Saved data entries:
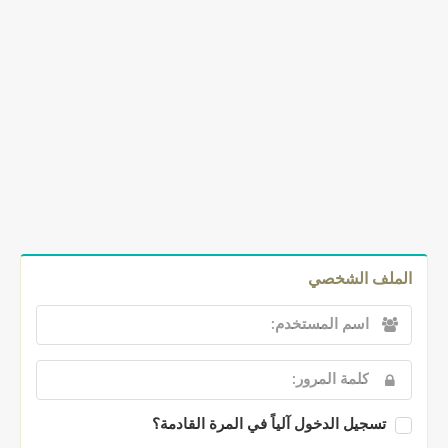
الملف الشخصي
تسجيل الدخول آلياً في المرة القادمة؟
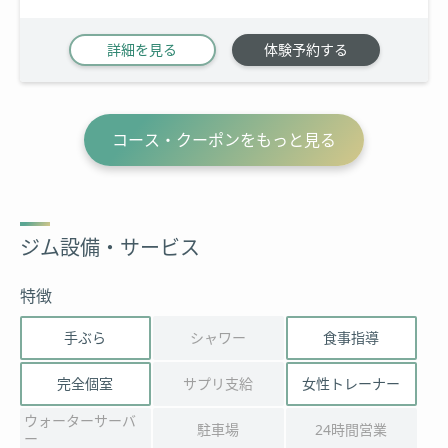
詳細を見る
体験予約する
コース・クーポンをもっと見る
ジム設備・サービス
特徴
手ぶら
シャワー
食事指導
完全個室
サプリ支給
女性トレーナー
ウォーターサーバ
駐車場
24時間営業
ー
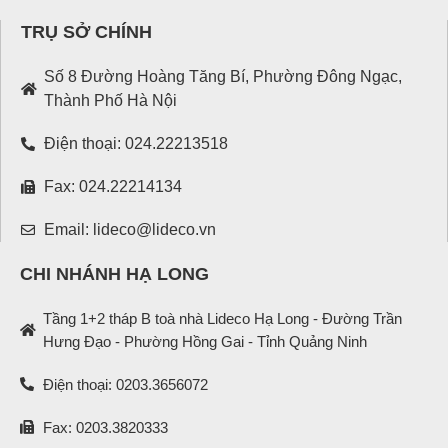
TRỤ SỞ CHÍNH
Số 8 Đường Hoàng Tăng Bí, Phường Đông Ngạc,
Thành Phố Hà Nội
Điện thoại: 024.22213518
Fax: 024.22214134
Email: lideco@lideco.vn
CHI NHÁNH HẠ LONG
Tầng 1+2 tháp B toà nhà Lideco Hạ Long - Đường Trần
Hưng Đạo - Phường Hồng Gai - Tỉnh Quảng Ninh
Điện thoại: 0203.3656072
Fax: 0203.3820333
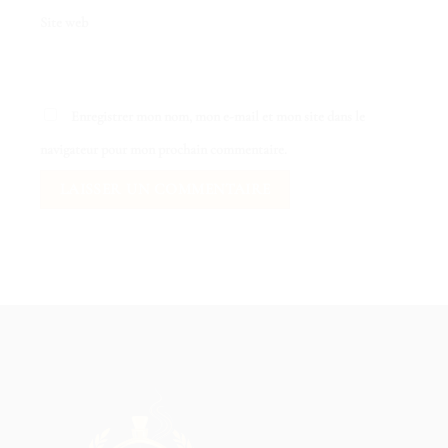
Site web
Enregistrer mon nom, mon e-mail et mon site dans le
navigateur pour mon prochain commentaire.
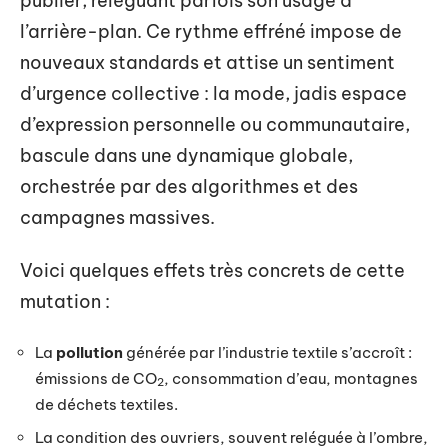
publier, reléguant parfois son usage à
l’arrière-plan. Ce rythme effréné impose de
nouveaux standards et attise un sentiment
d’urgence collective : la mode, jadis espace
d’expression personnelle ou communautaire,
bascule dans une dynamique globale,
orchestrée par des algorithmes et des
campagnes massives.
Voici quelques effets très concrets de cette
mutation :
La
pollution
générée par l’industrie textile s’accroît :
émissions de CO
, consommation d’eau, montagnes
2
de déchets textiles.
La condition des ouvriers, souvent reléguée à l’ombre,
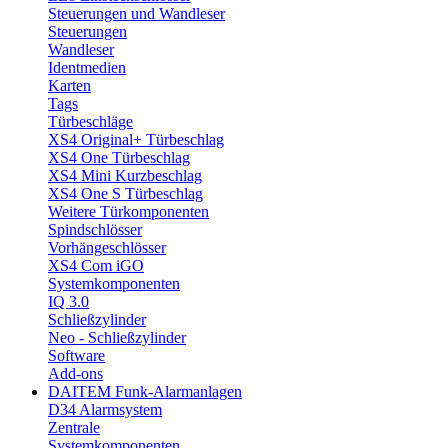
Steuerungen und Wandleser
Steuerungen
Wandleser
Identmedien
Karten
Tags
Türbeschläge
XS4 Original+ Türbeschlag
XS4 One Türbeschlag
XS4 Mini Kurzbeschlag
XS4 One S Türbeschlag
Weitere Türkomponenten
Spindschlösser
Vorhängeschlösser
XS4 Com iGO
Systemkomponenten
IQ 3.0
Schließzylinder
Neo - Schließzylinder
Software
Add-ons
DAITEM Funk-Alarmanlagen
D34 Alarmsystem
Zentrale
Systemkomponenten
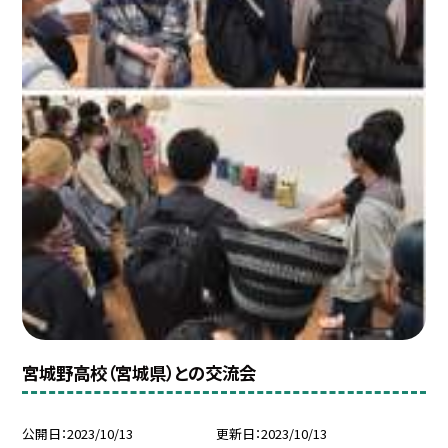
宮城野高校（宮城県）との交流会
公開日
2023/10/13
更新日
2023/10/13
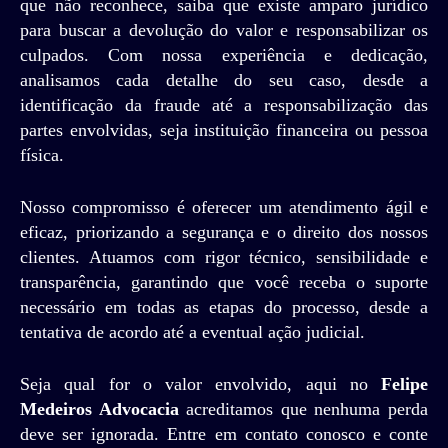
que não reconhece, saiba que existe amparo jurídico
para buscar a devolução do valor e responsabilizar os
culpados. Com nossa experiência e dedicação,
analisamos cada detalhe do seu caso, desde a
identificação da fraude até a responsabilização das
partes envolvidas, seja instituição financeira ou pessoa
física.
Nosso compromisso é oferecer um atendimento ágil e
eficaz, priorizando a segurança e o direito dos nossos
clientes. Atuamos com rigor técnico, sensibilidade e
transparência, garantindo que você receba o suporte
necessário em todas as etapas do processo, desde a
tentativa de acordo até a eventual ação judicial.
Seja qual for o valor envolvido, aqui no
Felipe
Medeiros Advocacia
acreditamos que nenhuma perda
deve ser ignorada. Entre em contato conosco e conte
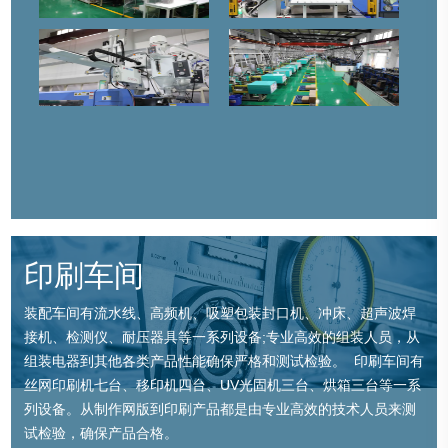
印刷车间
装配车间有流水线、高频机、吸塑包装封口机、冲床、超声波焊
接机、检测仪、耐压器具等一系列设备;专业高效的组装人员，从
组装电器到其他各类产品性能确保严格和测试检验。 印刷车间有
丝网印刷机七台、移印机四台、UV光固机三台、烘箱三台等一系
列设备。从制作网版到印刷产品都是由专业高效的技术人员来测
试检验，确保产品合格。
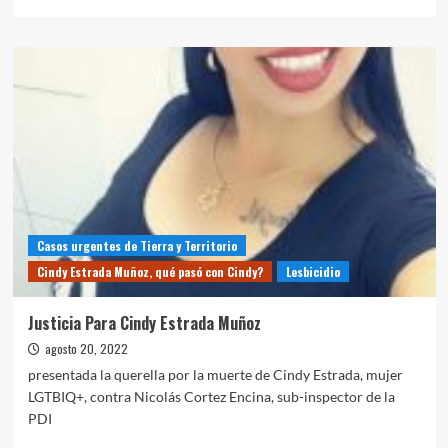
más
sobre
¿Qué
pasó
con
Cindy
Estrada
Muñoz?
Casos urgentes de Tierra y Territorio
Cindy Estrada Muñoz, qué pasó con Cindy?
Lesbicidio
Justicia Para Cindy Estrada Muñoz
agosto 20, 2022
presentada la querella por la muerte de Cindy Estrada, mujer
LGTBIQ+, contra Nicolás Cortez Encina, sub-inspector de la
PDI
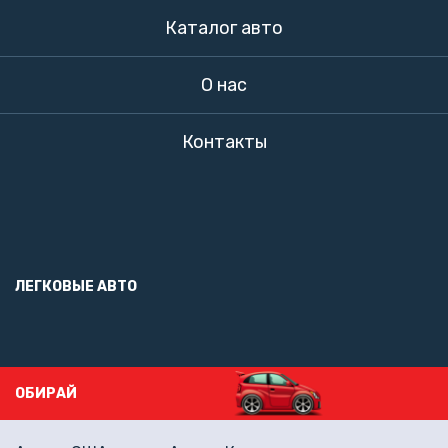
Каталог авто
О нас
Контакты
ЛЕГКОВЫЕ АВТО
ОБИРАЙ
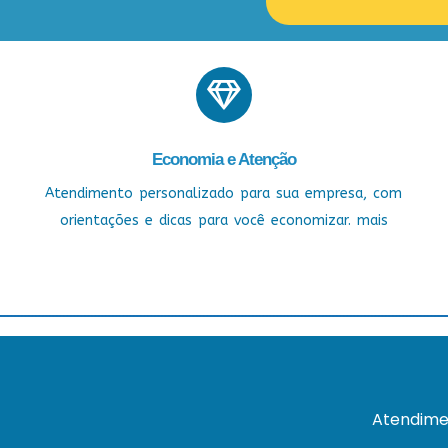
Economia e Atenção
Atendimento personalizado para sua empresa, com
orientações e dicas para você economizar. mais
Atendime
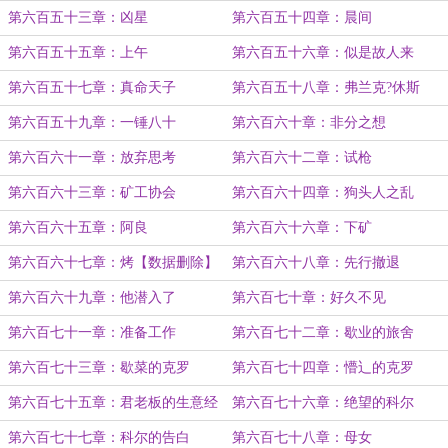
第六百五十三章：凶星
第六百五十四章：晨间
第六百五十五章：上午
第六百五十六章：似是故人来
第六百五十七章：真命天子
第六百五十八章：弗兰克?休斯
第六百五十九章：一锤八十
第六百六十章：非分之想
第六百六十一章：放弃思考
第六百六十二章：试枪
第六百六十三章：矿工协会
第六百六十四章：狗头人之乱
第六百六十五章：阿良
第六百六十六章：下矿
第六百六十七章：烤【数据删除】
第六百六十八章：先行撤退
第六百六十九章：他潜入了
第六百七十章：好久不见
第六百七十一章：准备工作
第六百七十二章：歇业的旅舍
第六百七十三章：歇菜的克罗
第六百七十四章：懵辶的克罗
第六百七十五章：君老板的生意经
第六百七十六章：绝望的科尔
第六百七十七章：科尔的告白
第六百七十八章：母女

==

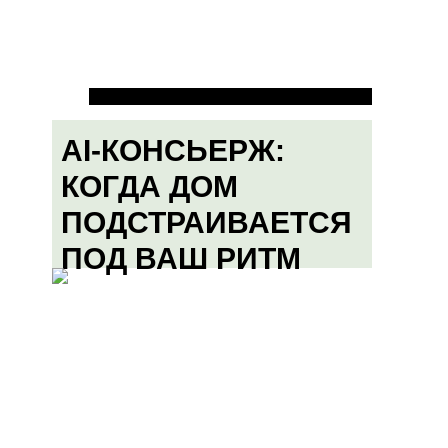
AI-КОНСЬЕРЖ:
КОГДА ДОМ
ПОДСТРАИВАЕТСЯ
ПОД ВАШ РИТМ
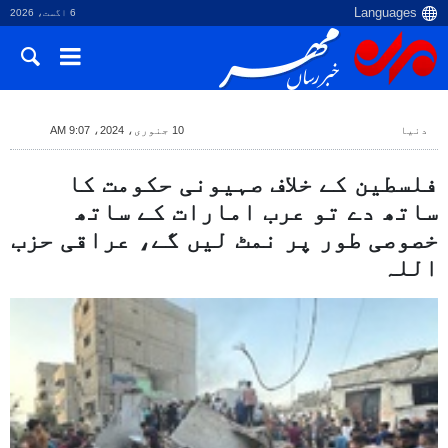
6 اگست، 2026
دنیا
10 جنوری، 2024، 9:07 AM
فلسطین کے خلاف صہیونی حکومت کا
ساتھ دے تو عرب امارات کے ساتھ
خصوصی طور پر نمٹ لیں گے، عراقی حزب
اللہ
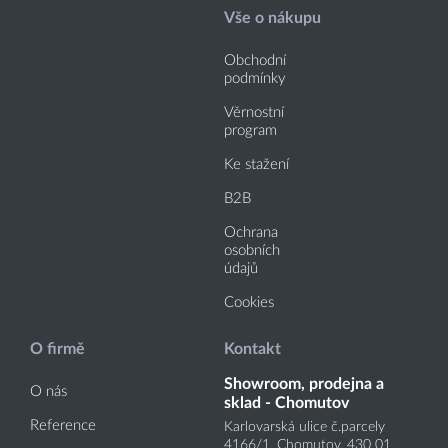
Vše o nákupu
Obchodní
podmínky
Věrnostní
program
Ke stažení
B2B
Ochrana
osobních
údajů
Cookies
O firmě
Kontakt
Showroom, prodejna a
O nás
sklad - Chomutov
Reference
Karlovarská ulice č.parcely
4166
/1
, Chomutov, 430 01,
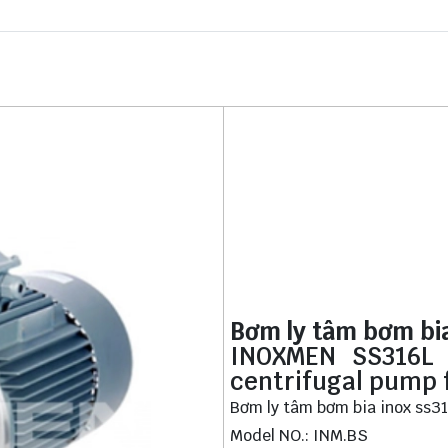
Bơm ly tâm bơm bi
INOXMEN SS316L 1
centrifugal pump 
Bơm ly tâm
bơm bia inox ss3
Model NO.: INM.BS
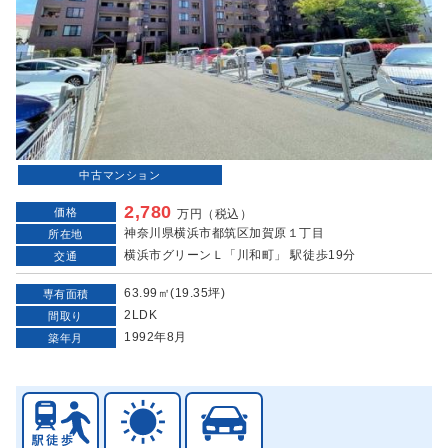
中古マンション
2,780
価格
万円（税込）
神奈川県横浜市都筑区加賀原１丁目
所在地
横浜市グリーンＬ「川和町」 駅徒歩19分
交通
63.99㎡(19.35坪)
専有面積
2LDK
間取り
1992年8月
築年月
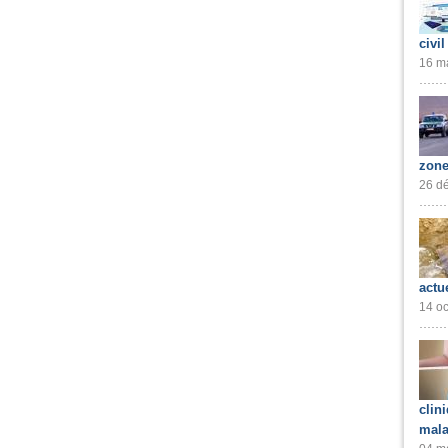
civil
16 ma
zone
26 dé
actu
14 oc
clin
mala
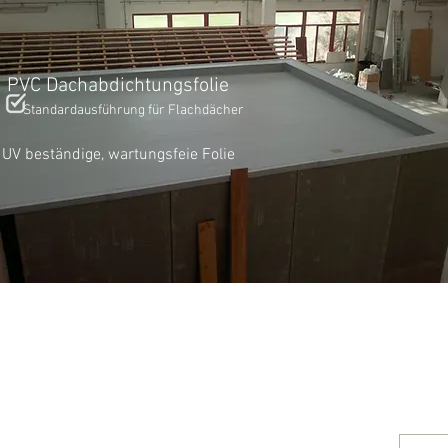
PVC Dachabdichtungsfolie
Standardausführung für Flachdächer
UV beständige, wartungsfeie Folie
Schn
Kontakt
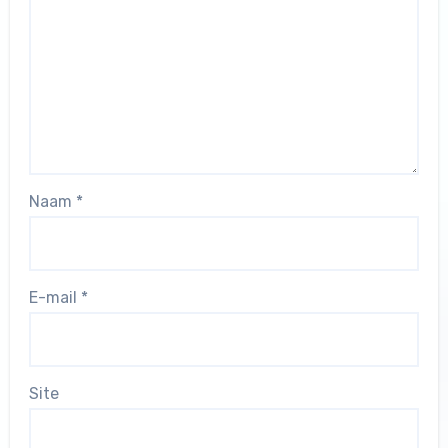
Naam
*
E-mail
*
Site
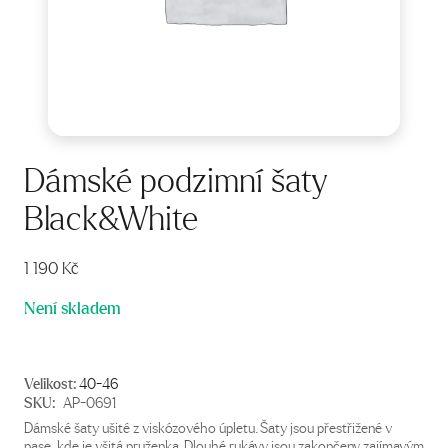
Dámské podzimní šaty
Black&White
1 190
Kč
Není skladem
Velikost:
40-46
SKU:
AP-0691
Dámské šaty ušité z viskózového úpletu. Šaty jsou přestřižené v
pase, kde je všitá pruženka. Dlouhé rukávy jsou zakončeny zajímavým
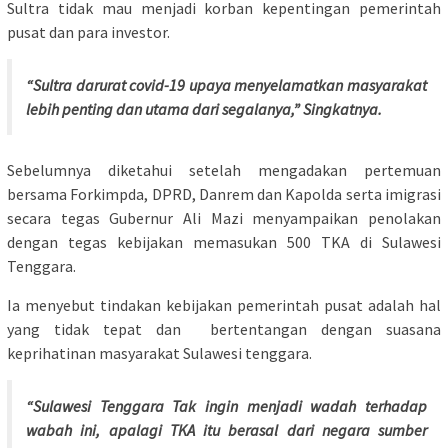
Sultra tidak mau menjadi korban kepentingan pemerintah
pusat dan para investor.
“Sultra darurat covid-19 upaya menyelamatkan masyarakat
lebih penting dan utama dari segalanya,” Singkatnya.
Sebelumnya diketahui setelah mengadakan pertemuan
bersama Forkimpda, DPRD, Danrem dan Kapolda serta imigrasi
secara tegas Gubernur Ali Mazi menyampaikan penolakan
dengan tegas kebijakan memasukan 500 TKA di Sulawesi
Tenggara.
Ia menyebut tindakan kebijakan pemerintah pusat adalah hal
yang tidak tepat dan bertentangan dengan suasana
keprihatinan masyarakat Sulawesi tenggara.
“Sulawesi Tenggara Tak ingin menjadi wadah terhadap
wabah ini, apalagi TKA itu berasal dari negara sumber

--

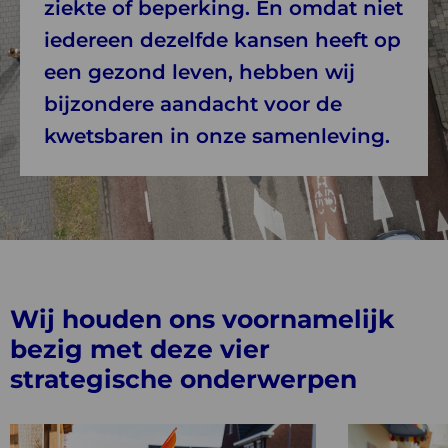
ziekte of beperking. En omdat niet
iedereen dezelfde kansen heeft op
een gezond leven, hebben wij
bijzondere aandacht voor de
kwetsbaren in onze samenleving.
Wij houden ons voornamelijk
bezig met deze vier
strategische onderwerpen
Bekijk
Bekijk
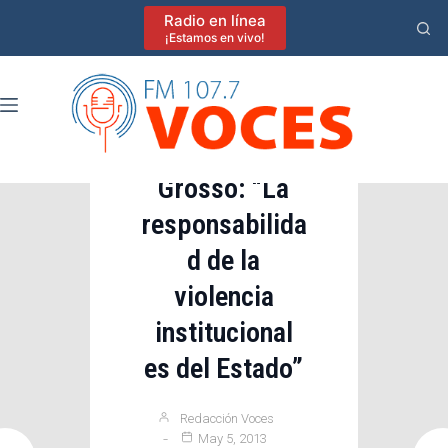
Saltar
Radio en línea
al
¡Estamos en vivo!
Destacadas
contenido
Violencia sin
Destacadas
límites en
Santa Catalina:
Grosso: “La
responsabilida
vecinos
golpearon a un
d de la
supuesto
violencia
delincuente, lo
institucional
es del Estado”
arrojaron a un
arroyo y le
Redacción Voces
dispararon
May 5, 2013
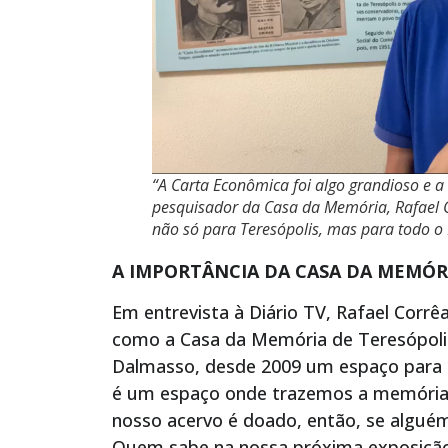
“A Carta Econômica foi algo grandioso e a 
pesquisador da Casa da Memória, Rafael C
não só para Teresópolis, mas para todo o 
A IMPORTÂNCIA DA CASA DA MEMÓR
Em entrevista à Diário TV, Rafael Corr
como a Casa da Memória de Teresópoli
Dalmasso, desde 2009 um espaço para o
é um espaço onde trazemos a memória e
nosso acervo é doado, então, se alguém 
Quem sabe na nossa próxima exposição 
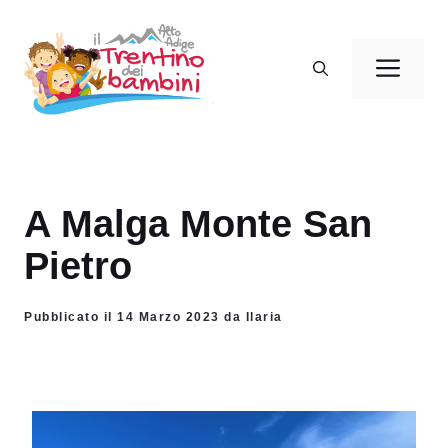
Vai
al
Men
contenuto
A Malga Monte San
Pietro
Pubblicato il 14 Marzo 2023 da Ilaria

EXERCISE: Copy the lines from the entries above in which the word "pasó" appears.

PROBLEM SOLUTION:
pasó
Cindy Estrada Muñoz, qué pasó con Cindy?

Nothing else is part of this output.